Feature extraction and clustering

In the published Protein Databank (PDB) entries, we recognise that, except for CDRH3, all other CDR loops adopt only a few structural conformations. It could be due to the preference of the original antibody’s germline – consider the fact that the PDB is heavily skewed towards humanised/engineered antibodies which attract pharmaceutical interest, where the CDR loops formed after the antigen exposure and maturation in other species are grafted onto the human antibody framework. Some frameworks may be predisposed to particular structural conformations in their acceptable CDR loops. The limited structural conformations are named “canonical forms” of the CDRs.

In the structural space, we can consider the dihedral angles or the all-atom root-mean-square-distance between two CDR loops as the distance measure for clustering them into canonical forms. After that, simple clustering by minimising the average distance between two clusters can be used. For instance, unweighted pair group method with arithmetic mean (UPGMA) ignores the size of the cluster, but attempts to reduce the average distance within the cluster member. It is an agglomerative method (bottom-up approach) which eliminates the need to define the desired number of clusters.

The one thing that makes protein folding a burning problem to solve is that, techniques used for recovering protein structures have their limitations: a) cost; b) time; c) whether the protein can be expressed and crystallised; and d) the resolution is not desirable. It would be good if we can have ALL the structures in the world, yet to retreat a small step back, we wish to use what we can readily obtain, i.e. sequence information of the protein to predict the structural conformation it might adapt.

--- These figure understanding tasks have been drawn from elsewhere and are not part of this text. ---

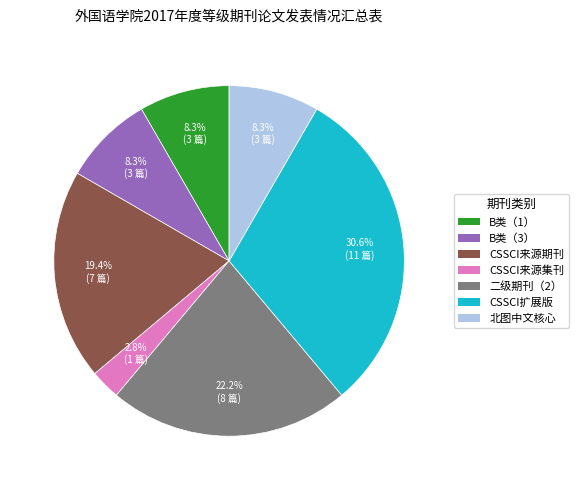

Does CSSCI扩展版 represent more than half of the total?

No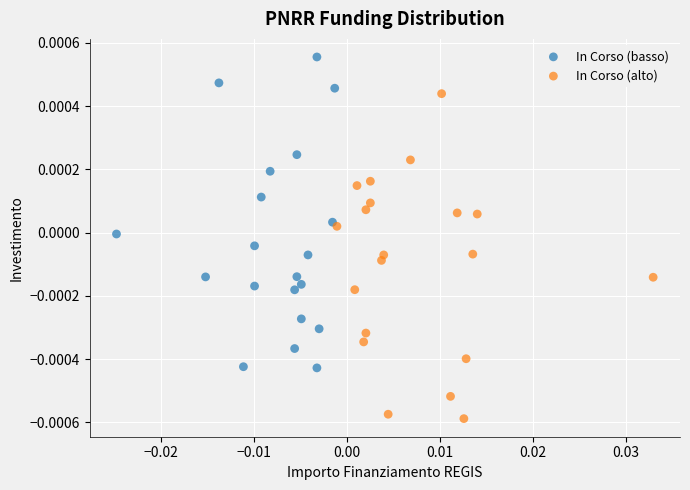

What are all the series names shown in the legend?

In Corso (basso), In Corso (alto)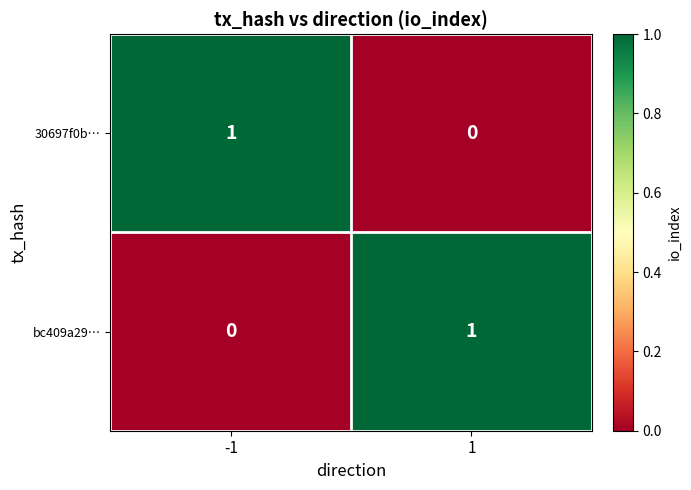

How many distinct data groups are displayed?

2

Based on the structural clusters, we would like to look at the sequence and ask: can we predict the canonical form just by looking at the sequences of the CDR loops in the cluster? In some cases, there might be more than one sequence which adopt the same structure (hence classified into the same canonical cluster). We devise sequence similarity as the distance measure, but this time, since the physical distance is position-dependent, we would consider the minimal distance between any member of the cluster and the point to be assigned (single linkage). Otherwise, we can also use affinity propagation which considers the connectivities between points and devise the best scenario for passing messages. From these sequence clusters, we look at the member sequences and attempt to recover an “average” or generic sequence with a degree of conservation of a certain residue at a certain position of the loop. This way, we might be able to avoid the usual Hidden Markov Model for sequence-based canonical cluster assignment, and use a more transparent method instead.